• **ASSIGNED TASK 1**:
Count the lines of the records that contain the string "tarifas", where case must match. Reply with the number alone.

What I would suggest is that you read the file line-by-line (using TextReader.ReadLine() instead of TextReader.ReadToEnd()). Clearly having the whole file in memory if you don't need to is wasteful.

Jon Skeet
Extremely informative answer. As MSalters suggested, it seems that I would need to represent the data a different way if I want to work with all the information at once.
exceptionerror
Yes - although you'll still run into problems eventually. If you can work out a way of processing the data in a streaming fashion, the solution will scale a lot better.
Jon Skeet
Would you recommend something like "push" linq so that I can extract relational information across files without looping?
exceptionerror
It depends on exactly what you need to do, but yes, Push LINQ is great for aggregation over huge data sets.
Jon Skeet
+3  A: 

I would suggest reading line by line instead of the entire file, or a block of up to 1-2mb.

I wrote a library to read web server log files a few years ago and found out reading line by line wasn't the fastest way of getting the data in. Here's one method - I was parsing line by line.

Update:
From Jon's comments I was curious and experimented with 4 methods:

  • StreamReader.ReadLine (default and custom buffer size),
  • StreamReader.ReadToEnd
  • My method listed above.

Reading a 180mb log file:

  • ReadLine ms: 1937
  • ReadLine bigger buffer, ascii ms: 1926
  • ReadToEnd ms: 2151
  • Custom ms: 1415

The custom StreamReader was:

StreamReader streamReader = new StreamReader(fileStream, Encoding.Default, false, 16384)

StreamReader's buffer by default is 1024.

For memory consumption (the actual question!) - ~800mb used. And the method I give still uses a StringBuilder (which uses a string) so no less memory consumption.

Chris S
Or just call TextReader.ReadLine()... that's what it's there for...
Jon Skeet
(I'd also strongly suggest using a "using" statement to avoid leaving the stream open in case of an exception, and renaming "bytesRead" to "charactersRead".)
Jon Skeet
I'll edit my answer as I contradict myself + update that 3 year old code with your suggestions. The 16384 buffer size was the main difference which was from a discussion on microsoft.public.dotnet.languages.csharp about C++ vs C# performance for text size.

• **PROVIDED INFORMATION**:

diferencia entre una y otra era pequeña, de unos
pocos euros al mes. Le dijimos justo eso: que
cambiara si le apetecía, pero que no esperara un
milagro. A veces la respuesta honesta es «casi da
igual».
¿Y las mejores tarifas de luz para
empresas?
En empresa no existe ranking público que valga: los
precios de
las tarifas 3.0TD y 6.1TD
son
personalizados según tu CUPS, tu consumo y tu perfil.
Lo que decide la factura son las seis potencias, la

--

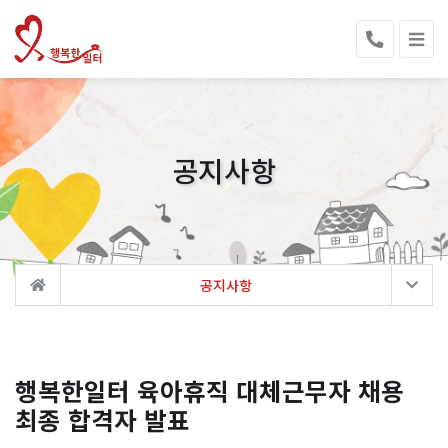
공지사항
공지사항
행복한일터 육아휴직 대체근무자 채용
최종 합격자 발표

--

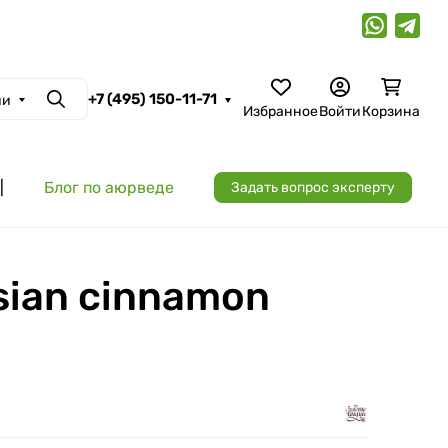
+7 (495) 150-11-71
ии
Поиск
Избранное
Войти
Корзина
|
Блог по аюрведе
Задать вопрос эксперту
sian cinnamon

• **ASSIGNED TASK 2**:
Please reproduce, word for word, the part of the forum thread on reading large files starting at "StreamReader's buffer by" and ending at "it's there for...".

• **RESPONSE AREA 1**:
2

• **RESPONSE AREA 2**:
StreamReader's buffer by default is 1024.

For memory consumption (the actual question!) - ~800mb used. And the method I give still uses a StringBuilder (which uses a string) so no less memory consumption.

Chris S
Or just call TextReader.ReadLine()... that's what it's there for...